* _What the exercise asks_
Please copy out the following lines word for word, keeping every line in its original order.

* _Dataset excerpts_
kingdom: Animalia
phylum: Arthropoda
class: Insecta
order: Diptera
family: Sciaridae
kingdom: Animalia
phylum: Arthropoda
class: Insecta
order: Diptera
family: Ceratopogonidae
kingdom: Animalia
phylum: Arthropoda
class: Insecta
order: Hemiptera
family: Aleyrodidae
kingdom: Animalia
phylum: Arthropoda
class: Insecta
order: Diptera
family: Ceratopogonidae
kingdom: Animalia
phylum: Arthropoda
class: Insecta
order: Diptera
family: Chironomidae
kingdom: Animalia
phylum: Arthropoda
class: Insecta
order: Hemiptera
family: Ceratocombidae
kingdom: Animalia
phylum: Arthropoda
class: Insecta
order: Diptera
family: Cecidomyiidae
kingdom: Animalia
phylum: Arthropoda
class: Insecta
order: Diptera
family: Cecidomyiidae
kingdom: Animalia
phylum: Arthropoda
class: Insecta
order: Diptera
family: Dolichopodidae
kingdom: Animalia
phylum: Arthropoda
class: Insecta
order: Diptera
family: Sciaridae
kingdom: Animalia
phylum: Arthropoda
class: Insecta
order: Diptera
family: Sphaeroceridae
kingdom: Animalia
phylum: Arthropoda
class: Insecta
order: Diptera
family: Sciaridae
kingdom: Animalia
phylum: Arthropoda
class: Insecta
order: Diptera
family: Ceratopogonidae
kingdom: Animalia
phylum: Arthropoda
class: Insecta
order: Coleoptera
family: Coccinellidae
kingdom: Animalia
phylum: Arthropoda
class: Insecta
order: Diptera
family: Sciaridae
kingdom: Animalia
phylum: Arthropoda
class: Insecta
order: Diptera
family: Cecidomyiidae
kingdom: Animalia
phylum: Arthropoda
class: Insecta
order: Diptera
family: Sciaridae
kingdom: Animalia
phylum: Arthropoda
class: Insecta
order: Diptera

* _Correct response_
kingdom: Animalia
phylum: Arthropoda
class: Insecta
order: Diptera
family: Sciaridae
kingdom: Animalia
phylum: Arthropoda
class: Insecta
order: Diptera
family: Ceratopogonidae
kingdom: Animalia
phylum: Arthropoda
class: Insecta
order: Hemiptera
family: Aleyrodidae
kingdom: Animalia
phylum: Arthropoda
class: Insecta
order: Diptera
family: Ceratopogonidae
kingdom: Animalia
phylum: Arthropoda
class: Insecta
order: Diptera
family: Chironomidae
kingdom: Animalia
phylum: Arthropoda
class: Insecta
order: Hemiptera
family: Ceratocombidae
kingdom: Animalia
phylum: Arthropoda
class: Insecta
order: Diptera
family: Cecidomyiidae
kingdom: Animalia
phylum: Arthropoda
class: Insecta
order: Diptera
family: Cecidomyiidae
kingdom: Animalia
phylum: Arthropoda
class: Insecta
order: Diptera
family: Dolichopodidae
kingdom: Animalia
phylum: Arthropoda
class: Insecta
order: Diptera
family: Sciaridae
kingdom: Animalia
phylum: Arthropoda
class: Insecta
order: Diptera
family: Sphaeroceridae
kingdom: Animalia
phylum: Arthropoda
class: Insecta
order: Diptera
family: Sciaridae
kingdom: Animalia
phylum: Arthropoda
class: Insecta
order: Diptera
family: Ceratopogonidae
kingdom: Animalia
phylum: Arthropoda
class: Insecta
order: Coleoptera
family: Coccinellidae
kingdom: Animalia
phylum: Arthropoda
class: Insecta
order: Diptera
family: Sciaridae
kingdom: Animalia
phylum: Arthropoda
class: Insecta
order: Diptera
family: Cecidomyiidae
kingdom: Animalia
phylum: Arthropoda
class: Insecta
order: Diptera
family: Sciaridae
kingdom: Animalia
phylum: Arthropoda
class: Insecta
order: Diptera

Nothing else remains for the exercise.